Set out each line of the records below as a numbered list, skipping any blank lines.
Segment Start: Exercise inputs
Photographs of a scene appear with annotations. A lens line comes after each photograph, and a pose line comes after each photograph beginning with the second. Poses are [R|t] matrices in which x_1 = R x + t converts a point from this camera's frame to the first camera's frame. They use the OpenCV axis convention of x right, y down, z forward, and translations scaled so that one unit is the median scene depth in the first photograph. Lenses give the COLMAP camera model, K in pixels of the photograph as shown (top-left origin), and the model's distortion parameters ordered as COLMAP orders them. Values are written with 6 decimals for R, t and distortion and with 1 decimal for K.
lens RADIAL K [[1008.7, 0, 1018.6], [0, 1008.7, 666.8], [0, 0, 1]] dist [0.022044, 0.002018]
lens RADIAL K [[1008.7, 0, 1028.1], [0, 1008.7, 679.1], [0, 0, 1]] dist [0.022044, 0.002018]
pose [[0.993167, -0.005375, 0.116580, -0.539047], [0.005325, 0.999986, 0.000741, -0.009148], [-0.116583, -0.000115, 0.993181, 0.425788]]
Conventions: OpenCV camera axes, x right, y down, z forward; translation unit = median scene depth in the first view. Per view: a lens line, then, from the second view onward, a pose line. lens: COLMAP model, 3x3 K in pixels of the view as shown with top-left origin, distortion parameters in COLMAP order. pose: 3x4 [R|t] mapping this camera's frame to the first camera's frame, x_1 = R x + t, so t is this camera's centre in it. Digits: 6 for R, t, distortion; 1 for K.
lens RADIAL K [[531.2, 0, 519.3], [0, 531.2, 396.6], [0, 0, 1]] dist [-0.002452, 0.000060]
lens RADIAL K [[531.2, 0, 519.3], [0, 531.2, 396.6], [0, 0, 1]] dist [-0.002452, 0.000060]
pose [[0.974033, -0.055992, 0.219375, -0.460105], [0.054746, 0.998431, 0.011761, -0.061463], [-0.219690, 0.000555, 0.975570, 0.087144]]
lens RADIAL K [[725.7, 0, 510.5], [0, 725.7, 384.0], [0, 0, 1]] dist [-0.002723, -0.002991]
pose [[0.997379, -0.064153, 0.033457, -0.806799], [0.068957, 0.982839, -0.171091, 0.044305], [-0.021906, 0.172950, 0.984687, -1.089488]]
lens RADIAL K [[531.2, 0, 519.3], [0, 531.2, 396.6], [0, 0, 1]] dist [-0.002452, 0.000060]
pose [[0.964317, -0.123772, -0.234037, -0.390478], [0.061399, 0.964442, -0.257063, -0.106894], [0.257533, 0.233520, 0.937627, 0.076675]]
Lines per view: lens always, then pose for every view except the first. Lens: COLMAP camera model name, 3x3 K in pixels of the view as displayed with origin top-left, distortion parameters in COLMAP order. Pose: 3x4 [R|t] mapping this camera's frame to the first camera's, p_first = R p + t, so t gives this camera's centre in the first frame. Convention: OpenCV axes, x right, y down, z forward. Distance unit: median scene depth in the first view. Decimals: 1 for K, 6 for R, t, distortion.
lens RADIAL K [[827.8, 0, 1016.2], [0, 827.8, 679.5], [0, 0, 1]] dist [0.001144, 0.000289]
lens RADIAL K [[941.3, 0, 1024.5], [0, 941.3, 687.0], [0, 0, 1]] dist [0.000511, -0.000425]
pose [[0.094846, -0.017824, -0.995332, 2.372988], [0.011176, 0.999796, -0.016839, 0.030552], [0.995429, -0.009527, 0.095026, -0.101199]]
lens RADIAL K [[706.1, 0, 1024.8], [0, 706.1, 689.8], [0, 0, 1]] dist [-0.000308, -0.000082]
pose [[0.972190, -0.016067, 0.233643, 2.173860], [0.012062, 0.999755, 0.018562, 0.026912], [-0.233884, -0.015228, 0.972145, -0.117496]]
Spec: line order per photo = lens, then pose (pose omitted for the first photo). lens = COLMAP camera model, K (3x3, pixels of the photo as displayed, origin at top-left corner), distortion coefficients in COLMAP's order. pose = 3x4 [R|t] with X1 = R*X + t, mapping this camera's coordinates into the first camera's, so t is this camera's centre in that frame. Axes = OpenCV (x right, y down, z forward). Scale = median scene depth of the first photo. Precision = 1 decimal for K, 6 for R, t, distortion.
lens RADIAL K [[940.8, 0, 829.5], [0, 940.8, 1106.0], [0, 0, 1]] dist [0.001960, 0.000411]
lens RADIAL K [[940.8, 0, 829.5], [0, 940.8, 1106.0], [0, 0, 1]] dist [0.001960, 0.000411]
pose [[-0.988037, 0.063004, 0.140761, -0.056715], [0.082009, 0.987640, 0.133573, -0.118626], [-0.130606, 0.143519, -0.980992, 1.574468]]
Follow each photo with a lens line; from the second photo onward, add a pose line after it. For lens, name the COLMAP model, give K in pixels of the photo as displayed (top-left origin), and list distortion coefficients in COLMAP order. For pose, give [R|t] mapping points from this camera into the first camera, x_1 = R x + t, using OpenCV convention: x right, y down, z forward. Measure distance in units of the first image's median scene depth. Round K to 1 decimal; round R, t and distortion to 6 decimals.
Segment End: Exercise inputs
Exercise result —
1. Photographs of a scene appear with annotations. A lens line comes after each photograph, and a pose line comes after each photograph beginning with the second. Poses are [R|t] matrices in which x_1 = R x + t converts a point from this camera's frame to the first camera's frame. They use the OpenCV axis convention of x right, y down, z forward, and translations scaled so that one unit is the median scene depth in the first photograph. Lenses give the COLMAP camera model, K in pixels of the photograph as shown (top-left origin), and the model's distortion parameters ordered as COLMAP orders them. Values are written with 6 decimals for R, t and distortion and with 1 decimal for K.
2. lens RADIAL K [[1008.7, 0, 1018.6], [0, 1008.7, 666.8], [0, 0, 1]] dist [0.022044, 0.002018]
3. lens RADIAL K [[1008.7, 0, 1028.1], [0, 1008.7, 679.1], [0, 0, 1]] dist [0.022044, 0.002018]
4. pose [[0.993167, -0.005375, 0.116580, -0.539047], [0.005325, 0.999986, 0.000741, -0.009148], [-0.116583, -0.000115, 0.993181, 0.425788]]
5. Conventions: OpenCV camera axes, x right, y down, z forward; translation unit = median scene depth in the first view. Per view: a lens line, then, from the second view onward, a pose line. lens: COLMAP model, 3x3 K in pixels of the view as shown with top-left origin, distortion parameters in COLMAP order. pose: 3x4 [R|t] mapping this camera's frame to the first camera's frame, x_1 = R x + t, so t is this camera's centre in it. Digits: 6 for R, t, distortion; 1 for K.
6. lens RADIAL K [[531.2, 0, 519.3], [0, 531.2, 396.6], [0, 0, 1]] dist [-0.002452, 0.000060]
7. lens RADIAL K [[531.2, 0, 519.3], [0, 531.2, 396.6], [0, 0, 1]] dist [-0.002452, 0.000060]
8. pose [[0.974033, -0.055992, 0.219375, -0.460105], [0.054746, 0.998431, 0.011761, -0.061463], [-0.219690, 0.000555, 0.975570, 0.087144]]
9. lens RADIAL K [[725.7, 0, 510.5], [0, 725.7, 384.0], [0, 0, 1]] dist [-0.002723, -0.002991]
10. pose [[0.997379, -0.064153, 0.033457, -0.806799], [0.068957, 0.982839, -0.171091, 0.044305], [-0.021906, 0.172950, 0.984687, -1.089488]]
11. lens RADIAL K [[531.2, 0, 519.3], [0, 531.2, 396.6], [0, 0, 1]] dist [-0.002452, 0.000060]
12. pose [[0.964317, -0.123772, -0.234037, -0.390478], [0.061399, 0.964442, -0.257063, -0.106894], [0.257533, 0.233520, 0.937627, 0.076675]]
13. Lines per view: lens always, then pose for every view except the first. Lens: COLMAP camera model name, 3x3 K in pixels of the view as displayed with origin top-left, distortion parameters in COLMAP order. Pose: 3x4 [R|t] mapping this camera's frame to the first camera's, p_first = R p + t, so t gives this camera's centre in the first frame. Convention: OpenCV axes, x right, y down, z forward. Distance unit: median scene depth in the first view. Decimals: 1 for K, 6 for R, t, distortion.
14. lens RADIAL K [[827.8, 0, 1016.2], [0, 827.8, 679.5], [0, 0, 1]] dist [0.001144, 0.000289]
15. lens RADIAL K [[941.3, 0, 1024.5], [0, 941.3, 687.0], [0, 0, 1]] dist [0.000511, -0.000425]
16. pose [[0.094846, -0.017824, -0.995332, 2.372988], [0.011176, 0.999796, -0.016839, 0.030552], [0.995429, -0.009527, 0.095026, -0.101199]]
17. lens RADIAL K [[706.1, 0, 1024.8], [0, 706.1, 689.8], [0, 0, 1]] dist [-0.000308, -0.000082]
18. pose [[0.972190, -0.016067, 0.233643, 2.173860], [0.012062, 0.999755, 0.018562, 0.026912], [-0.233884, -0.015228, 0.972145, -0.117496]]
19. Spec: line order per photo = lens, then pose (pose omitted for the first photo). lens = COLMAP camera model, K (3x3, pixels of the photo as displayed, origin at top-left corner), distortion coefficients in COLMAP's order. pose = 3x4 [R|t] with X1 = R*X + t, mapping this camera's coordinates into the first camera's, so t is this camera's centre in that frame. Axes = OpenCV (x right, y down, z forward). Scale = median scene depth of the first photo. Precision = 1 decimal for K, 6 for R, t, distortion.
20. lens RADIAL K [[940.8, 0, 829.5], [0, 940.8, 1106.0], [0, 0, 1]] dist [0.001960, 0.000411]
21. lens RADIAL K [[940.8, 0, 829.5], [0, 940.8, 1106.0], [0, 0, 1]] dist [0.001960, 0.000411]
22. pose [[-0.988037, 0.063004, 0.140761, -0.056715], [0.082009, 0.987640, 0.133573, -0.118626], [-0.130606, 0.143519, -0.980992, 1.574468]]
23. Follow each photo with a lens line; from the second photo onward, add a pose line after it. For lens, name the COLMAP model, give K in pixels of the photo as displayed (top-left origin), and list distortion coefficients in COLMAP order. For pose, give [R|t] mapping points from this camera into the first camera, x_1 = R x + t, using OpenCV convention: x right, y down, z forward. Measure distance in units of the first image's median scene depth. Round K to 1 decimal; round R, t and distortion to 6 decimals.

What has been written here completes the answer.